## Work required
Nothing but the lines from the one containing "fruit bowl: present" through the last line of the data below should be returned, each exactly as it stands, pictures excluded.

## Data
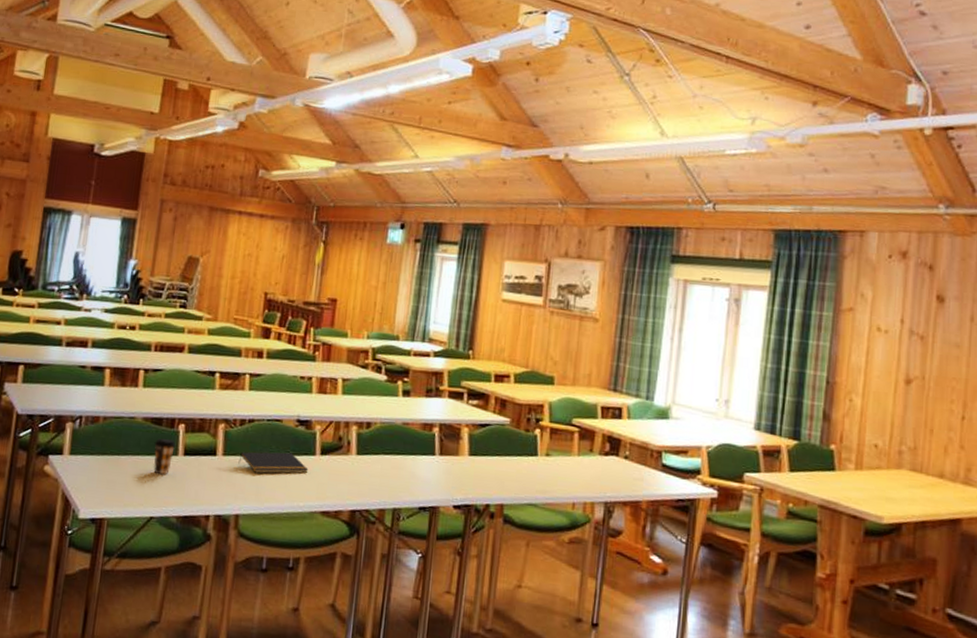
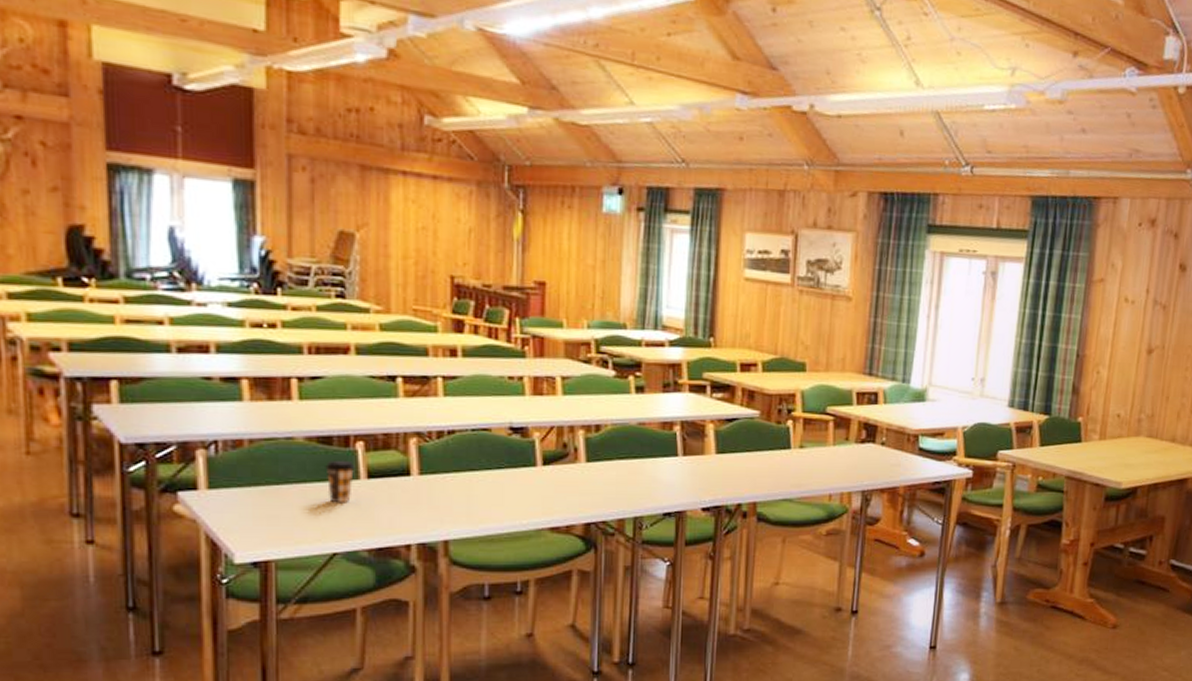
notepad: present [238,451,308,474] -> none [440,465,529,493]

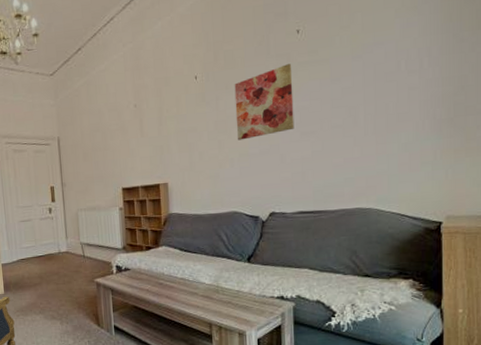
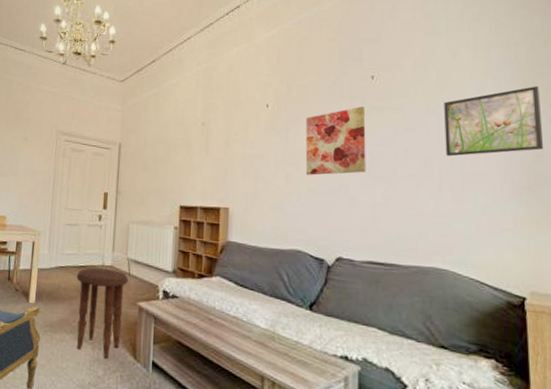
side table: none [37,254,84,330] -> present [76,268,129,359]
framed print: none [369,14,466,101] -> present [444,86,544,157]

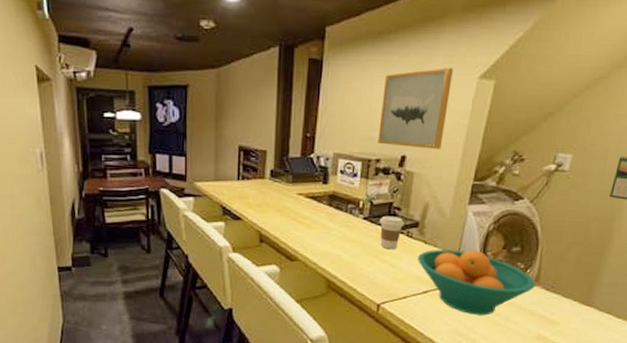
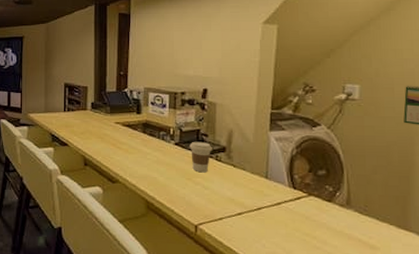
wall art: present [378,68,453,149] -> none [181,16,240,83]
fruit bowl: present [417,250,536,315] -> none [228,173,348,238]

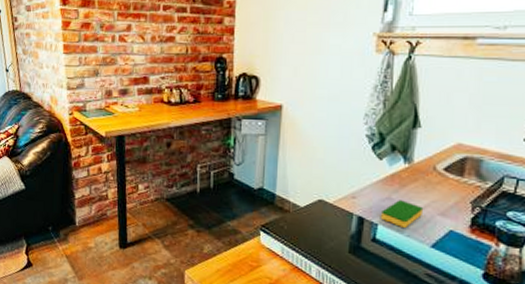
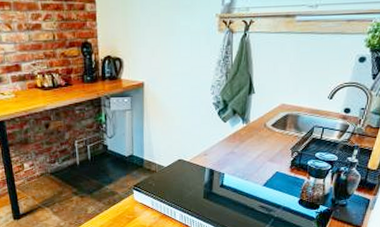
dish sponge: present [380,200,424,228] -> none [226,153,258,174]

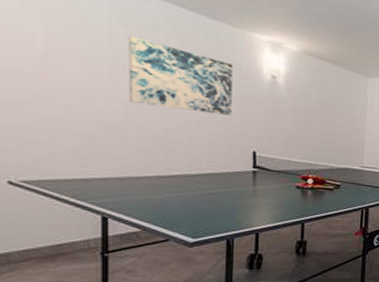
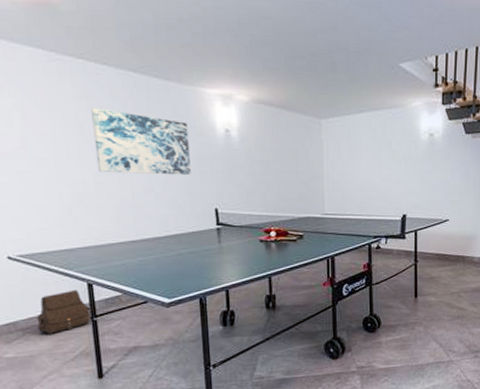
satchel: none [35,222,103,268] -> present [36,289,92,334]

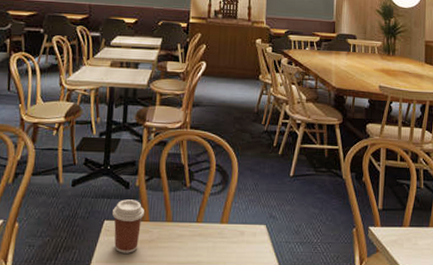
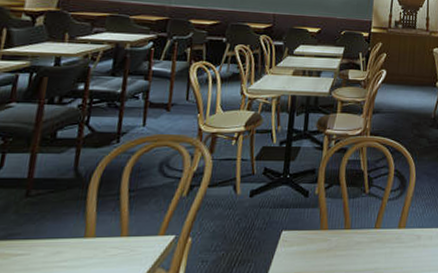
coffee cup: present [113,199,144,253] -> none [291,208,323,264]

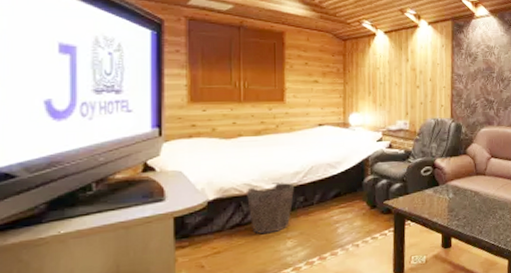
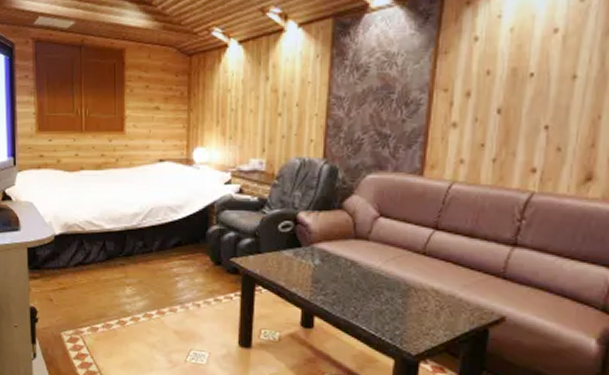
waste bin: present [247,182,295,235] -> none [89,223,134,277]

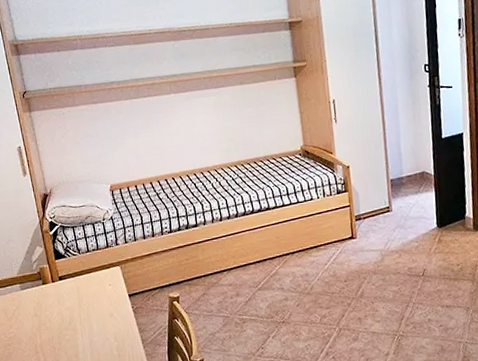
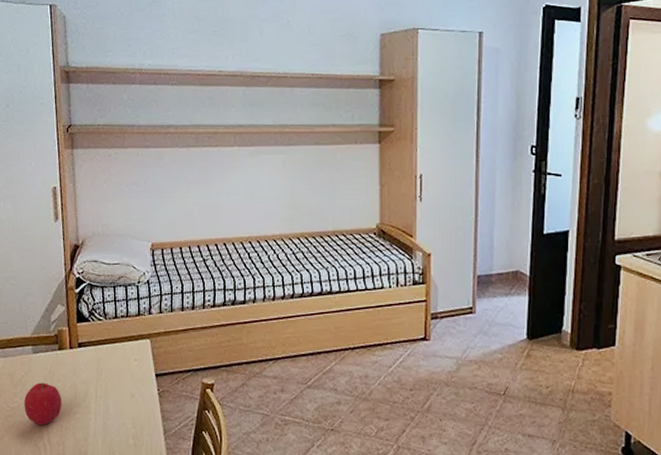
fruit: none [19,313,53,350] -> present [24,382,62,426]

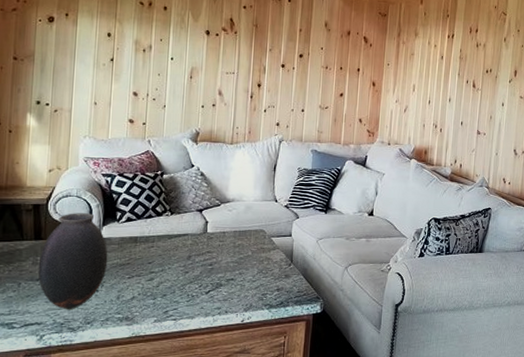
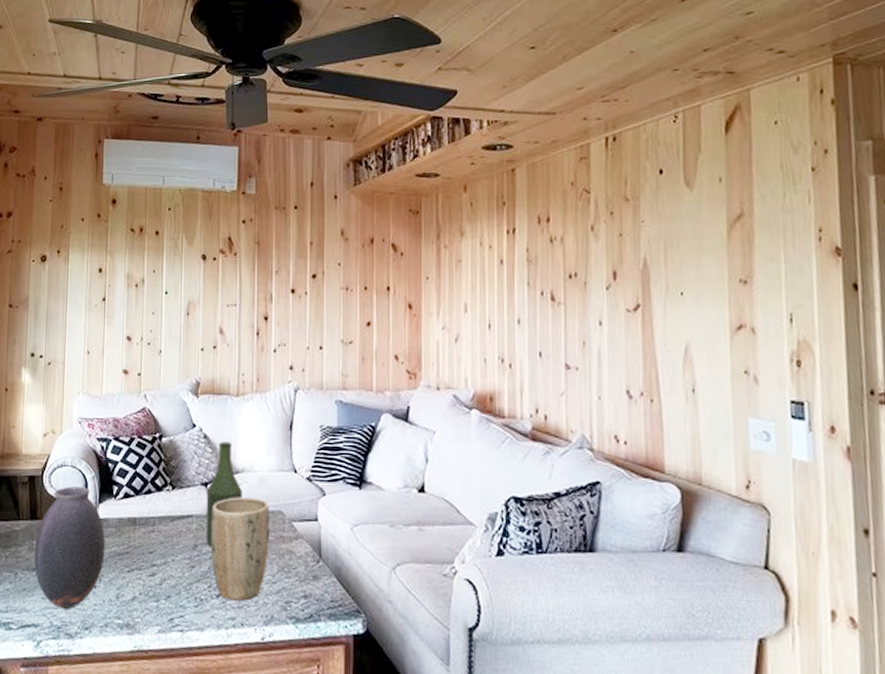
bottle: none [198,178,232,257] -> present [205,441,243,547]
plant pot: none [202,220,254,295] -> present [211,497,269,601]

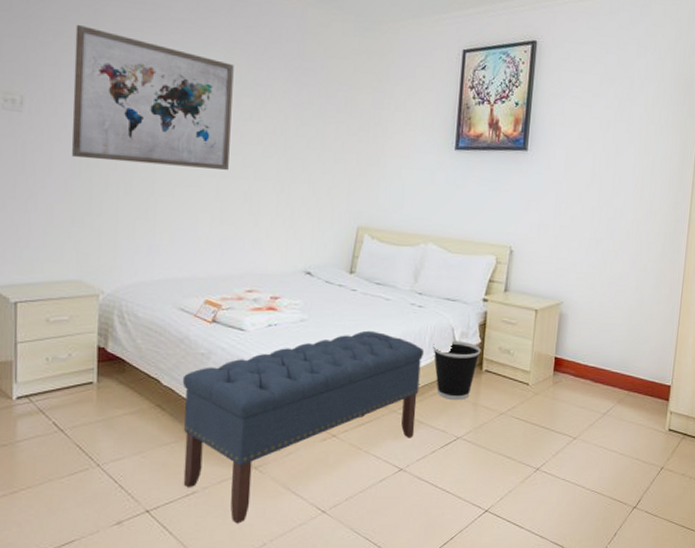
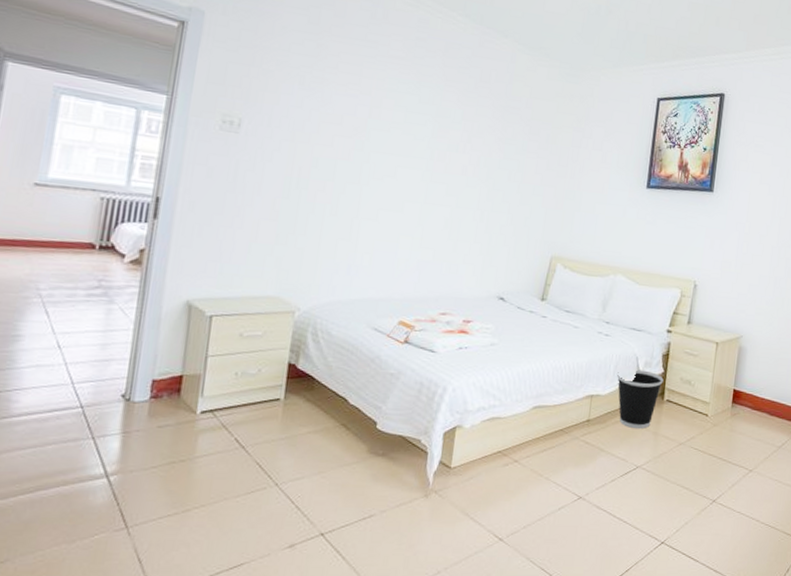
wall art: present [71,24,234,171] -> none [283,56,445,198]
bench: present [182,330,425,524] -> none [361,356,609,550]

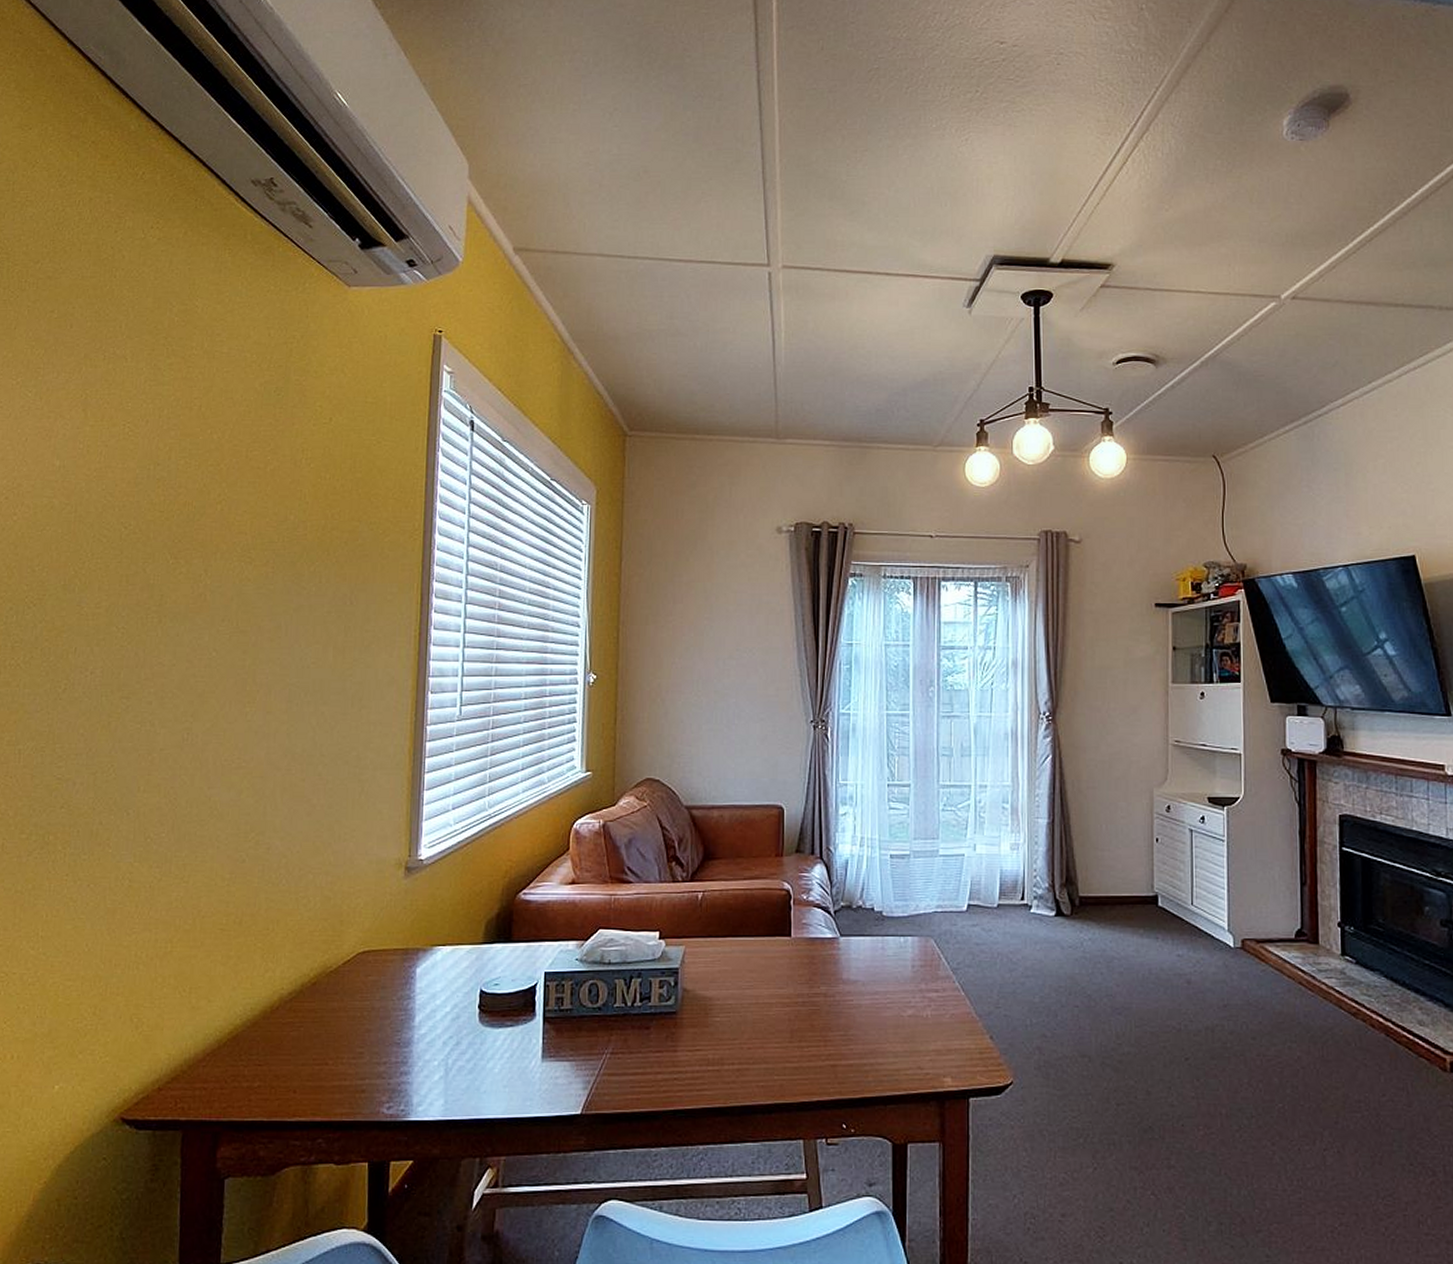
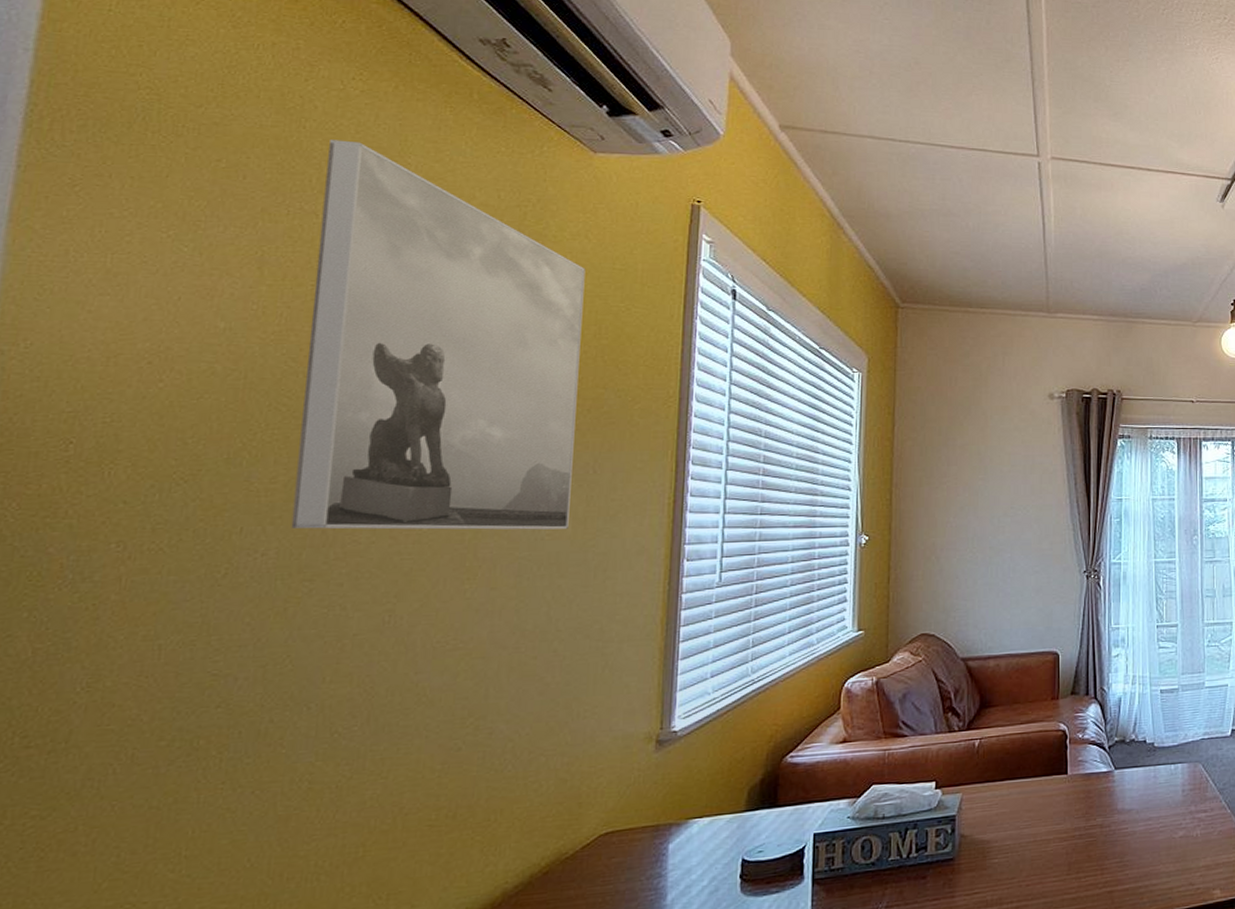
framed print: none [112,287,342,658] -> present [291,139,586,530]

## Your solution
fruit bowl: present [417,250,536,315] -> none [228,173,348,238]

dish sponge: present [380,200,424,228] -> none [226,153,258,174]

satchel: none [35,222,103,268] -> present [36,289,92,334]

coffee cup: present [113,199,144,253] -> none [291,208,323,264]

waste bin: present [247,182,295,235] -> none [89,223,134,277]

fruit: none [19,313,53,350] -> present [24,382,62,426]

bottle: none [198,178,232,257] -> present [205,441,243,547]
plant pot: none [202,220,254,295] -> present [211,497,269,601]

wall art: present [71,24,234,171] -> none [283,56,445,198]
bench: present [182,330,425,524] -> none [361,356,609,550]

framed print: none [112,287,342,658] -> present [291,139,586,530]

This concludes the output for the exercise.